═════ EXTRACTED MATERIAL

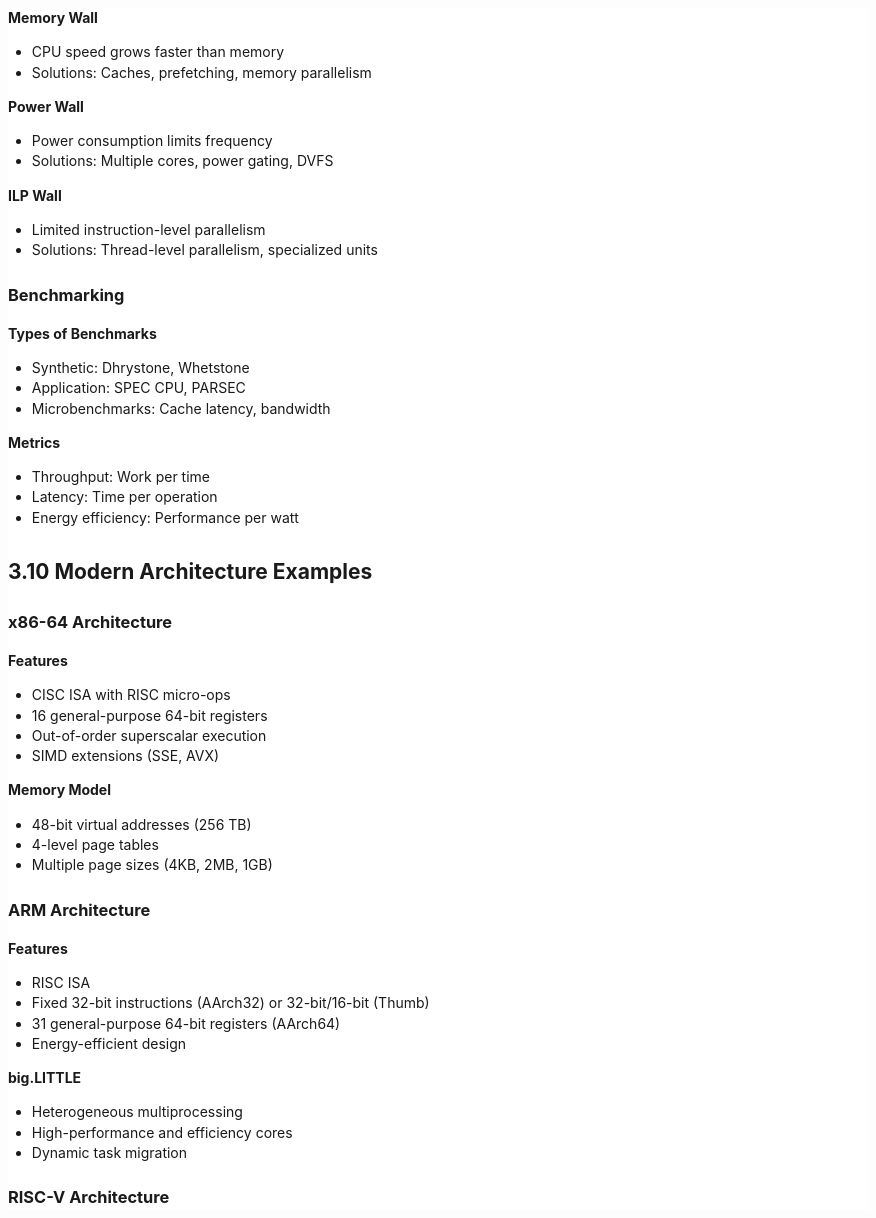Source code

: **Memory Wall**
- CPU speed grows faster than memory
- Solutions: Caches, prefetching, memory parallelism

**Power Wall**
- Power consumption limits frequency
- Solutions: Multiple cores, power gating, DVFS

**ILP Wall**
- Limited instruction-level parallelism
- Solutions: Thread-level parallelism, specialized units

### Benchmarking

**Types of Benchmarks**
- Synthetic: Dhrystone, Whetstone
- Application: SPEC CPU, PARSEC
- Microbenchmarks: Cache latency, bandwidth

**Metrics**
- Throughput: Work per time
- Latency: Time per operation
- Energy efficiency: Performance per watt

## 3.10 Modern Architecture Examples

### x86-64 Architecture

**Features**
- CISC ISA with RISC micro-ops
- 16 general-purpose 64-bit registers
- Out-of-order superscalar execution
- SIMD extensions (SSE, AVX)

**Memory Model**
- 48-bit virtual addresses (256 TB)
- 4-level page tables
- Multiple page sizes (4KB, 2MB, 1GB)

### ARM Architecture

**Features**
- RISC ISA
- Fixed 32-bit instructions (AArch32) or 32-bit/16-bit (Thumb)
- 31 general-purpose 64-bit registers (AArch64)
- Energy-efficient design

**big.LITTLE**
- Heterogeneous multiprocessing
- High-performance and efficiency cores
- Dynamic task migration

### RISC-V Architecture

══════════
═════ EXTRACTED MATERIAL

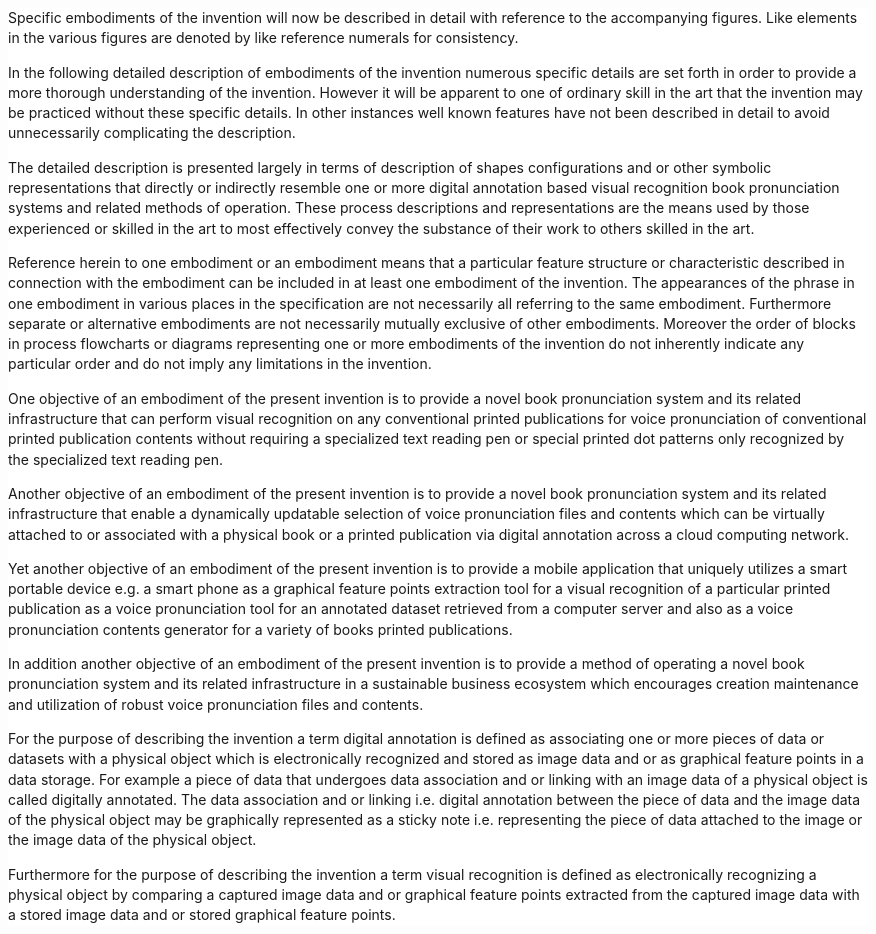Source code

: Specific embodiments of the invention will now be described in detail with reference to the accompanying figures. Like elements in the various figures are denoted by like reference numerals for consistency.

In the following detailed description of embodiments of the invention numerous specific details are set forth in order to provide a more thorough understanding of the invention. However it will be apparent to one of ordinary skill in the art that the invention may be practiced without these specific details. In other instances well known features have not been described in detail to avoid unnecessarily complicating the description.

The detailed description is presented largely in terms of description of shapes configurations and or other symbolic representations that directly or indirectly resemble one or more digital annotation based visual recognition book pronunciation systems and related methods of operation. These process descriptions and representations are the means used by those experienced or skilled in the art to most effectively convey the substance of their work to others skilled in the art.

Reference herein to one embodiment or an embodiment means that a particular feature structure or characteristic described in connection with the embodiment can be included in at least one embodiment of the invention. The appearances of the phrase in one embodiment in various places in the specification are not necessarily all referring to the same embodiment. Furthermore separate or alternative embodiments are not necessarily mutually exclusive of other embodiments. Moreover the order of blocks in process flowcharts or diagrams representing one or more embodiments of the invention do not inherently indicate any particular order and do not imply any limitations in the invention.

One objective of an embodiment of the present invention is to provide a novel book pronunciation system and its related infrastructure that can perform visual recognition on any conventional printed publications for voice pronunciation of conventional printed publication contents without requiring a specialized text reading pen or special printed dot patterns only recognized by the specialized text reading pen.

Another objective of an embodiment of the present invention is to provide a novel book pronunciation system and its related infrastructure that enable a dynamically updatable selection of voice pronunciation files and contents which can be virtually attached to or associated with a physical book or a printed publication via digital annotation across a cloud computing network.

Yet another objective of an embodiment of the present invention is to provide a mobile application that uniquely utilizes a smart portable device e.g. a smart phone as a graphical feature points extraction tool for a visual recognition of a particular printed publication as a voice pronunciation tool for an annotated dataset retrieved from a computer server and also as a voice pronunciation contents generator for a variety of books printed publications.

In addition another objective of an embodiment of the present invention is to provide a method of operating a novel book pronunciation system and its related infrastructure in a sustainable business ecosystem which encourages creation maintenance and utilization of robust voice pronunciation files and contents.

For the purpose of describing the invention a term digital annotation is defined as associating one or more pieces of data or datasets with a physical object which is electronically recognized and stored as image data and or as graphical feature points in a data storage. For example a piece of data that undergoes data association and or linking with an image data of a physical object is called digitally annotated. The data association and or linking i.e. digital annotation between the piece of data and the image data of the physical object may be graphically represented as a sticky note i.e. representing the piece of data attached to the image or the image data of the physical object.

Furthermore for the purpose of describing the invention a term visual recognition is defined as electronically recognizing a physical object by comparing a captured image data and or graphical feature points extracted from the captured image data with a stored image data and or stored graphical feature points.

══════════
═════ EXTRACTED MATERIAL

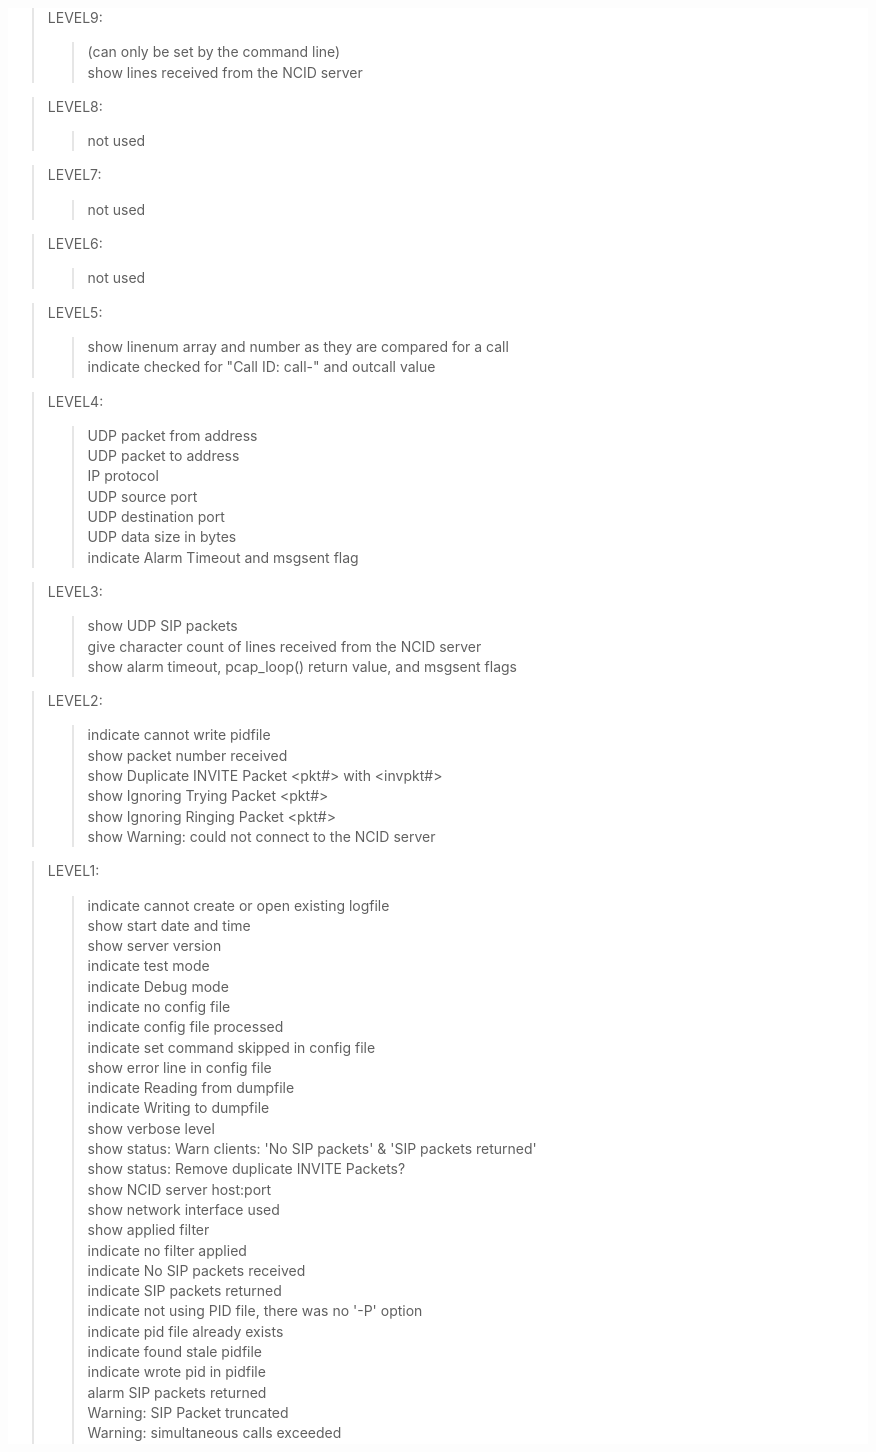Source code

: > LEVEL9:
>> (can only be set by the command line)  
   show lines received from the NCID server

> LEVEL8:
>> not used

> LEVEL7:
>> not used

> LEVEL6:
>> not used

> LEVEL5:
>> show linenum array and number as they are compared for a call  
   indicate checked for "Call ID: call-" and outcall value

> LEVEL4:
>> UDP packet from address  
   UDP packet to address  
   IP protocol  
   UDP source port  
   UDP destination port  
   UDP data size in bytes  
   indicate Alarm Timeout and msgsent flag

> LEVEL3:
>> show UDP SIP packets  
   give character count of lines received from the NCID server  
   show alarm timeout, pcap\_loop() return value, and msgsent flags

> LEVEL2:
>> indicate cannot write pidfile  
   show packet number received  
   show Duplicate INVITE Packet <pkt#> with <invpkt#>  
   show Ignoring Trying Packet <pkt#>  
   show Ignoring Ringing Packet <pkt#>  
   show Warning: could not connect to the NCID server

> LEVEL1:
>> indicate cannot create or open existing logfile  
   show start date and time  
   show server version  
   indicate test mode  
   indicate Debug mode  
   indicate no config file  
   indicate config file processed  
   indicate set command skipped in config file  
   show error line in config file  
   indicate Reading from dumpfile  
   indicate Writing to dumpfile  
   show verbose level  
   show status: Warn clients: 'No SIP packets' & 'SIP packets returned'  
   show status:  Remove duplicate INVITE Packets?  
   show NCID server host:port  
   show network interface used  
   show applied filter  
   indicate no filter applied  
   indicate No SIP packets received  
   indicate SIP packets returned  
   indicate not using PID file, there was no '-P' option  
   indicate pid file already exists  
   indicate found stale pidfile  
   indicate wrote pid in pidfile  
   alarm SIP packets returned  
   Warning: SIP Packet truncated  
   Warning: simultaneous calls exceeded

══════════

● WHAT YOU SHOULD DO: Please update the lines from the one with "### ARM Architecture" up to and including the one with "### RISC-V Architecture", changing "Energy-efficient design" to "Low-power design" and leaving everything else the same. Return only those lines.

● ANSWER BELOW:
### ARM Architecture

**Features**
- RISC ISA
- Fixed 32-bit instructions (AArch32) or 32-bit/16-bit (Thumb)
- 31 general-purpose 64-bit registers (AArch64)
- Low-power design

**big.LITTLE**
- Heterogeneous multiprocessing
- High-performance and efficiency cores
- Dynamic task migration

### RISC-V Architecture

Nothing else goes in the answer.